Task statement |
Output, word for word, the lines of this listing that fall between the line with "ранее выбранные хозяевами, образуют" and the line with "запад (Болгария, позиция посева 3)", counting both of those lines, and no others.

☆ ☆ ☆

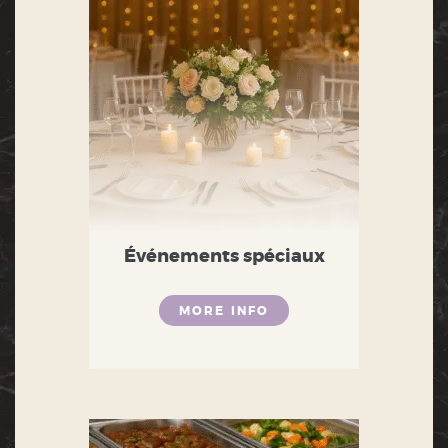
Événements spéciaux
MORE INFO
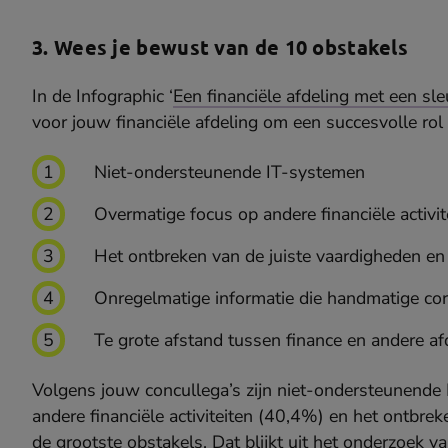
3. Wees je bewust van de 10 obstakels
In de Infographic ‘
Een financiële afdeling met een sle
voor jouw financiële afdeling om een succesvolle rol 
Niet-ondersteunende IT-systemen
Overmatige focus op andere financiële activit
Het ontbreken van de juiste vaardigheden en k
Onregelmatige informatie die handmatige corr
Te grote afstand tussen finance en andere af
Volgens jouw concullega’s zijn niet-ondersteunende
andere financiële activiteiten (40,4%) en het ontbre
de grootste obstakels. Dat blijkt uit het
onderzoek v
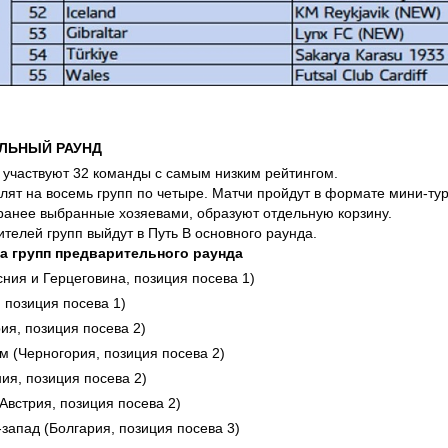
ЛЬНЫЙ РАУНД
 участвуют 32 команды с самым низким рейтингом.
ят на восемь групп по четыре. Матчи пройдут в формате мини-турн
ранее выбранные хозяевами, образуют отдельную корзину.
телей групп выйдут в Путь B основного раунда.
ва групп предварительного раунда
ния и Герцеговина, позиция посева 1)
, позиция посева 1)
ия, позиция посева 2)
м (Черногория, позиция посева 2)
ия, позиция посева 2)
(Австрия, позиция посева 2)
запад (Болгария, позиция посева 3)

☆ ☆ ☆

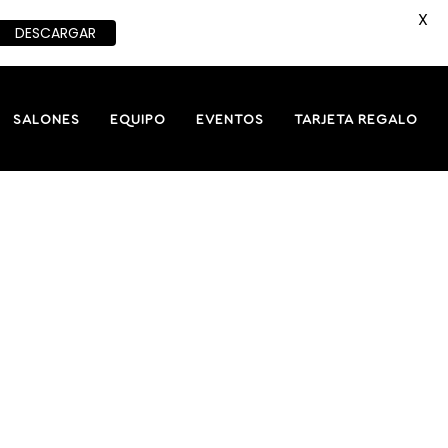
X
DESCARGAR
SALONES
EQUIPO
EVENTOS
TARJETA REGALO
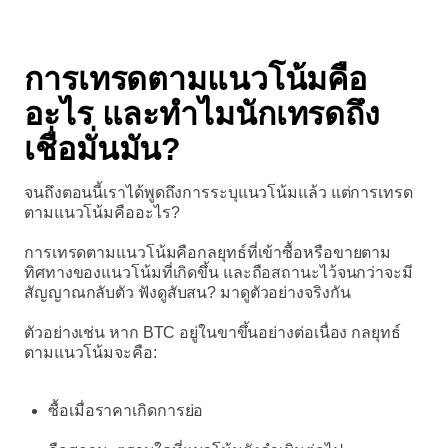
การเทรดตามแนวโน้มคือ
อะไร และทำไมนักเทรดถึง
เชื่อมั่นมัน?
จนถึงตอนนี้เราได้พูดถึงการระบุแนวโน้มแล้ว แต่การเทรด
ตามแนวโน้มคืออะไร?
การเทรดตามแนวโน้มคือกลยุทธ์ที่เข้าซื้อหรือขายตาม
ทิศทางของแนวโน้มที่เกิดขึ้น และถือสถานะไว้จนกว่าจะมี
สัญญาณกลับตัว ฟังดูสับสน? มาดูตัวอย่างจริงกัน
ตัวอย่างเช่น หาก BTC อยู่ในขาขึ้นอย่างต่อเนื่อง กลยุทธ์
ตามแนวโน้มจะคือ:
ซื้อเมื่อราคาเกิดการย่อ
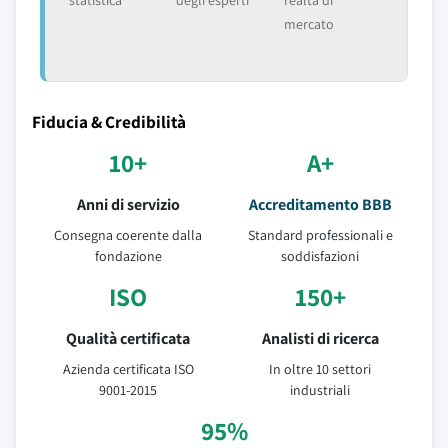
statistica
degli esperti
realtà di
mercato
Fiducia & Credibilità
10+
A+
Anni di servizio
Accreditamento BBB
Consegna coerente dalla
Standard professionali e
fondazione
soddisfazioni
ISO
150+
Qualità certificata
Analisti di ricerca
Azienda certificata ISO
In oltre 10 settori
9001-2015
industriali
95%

☆ ☆ ☆

Task solution |
ранее выбранные хозяевами, образуют отдельную корзину.
телей групп выйдут в Путь B основного раунда.
ва групп предварительного раунда
ния и Герцеговина, позиция посева 1)
, позиция посева 1)
ия, позиция посева 2)
м (Черногория, позиция посева 2)
ия, позиция посева 2)
(Австрия, позиция посева 2)
запад (Болгария, позиция посева 3)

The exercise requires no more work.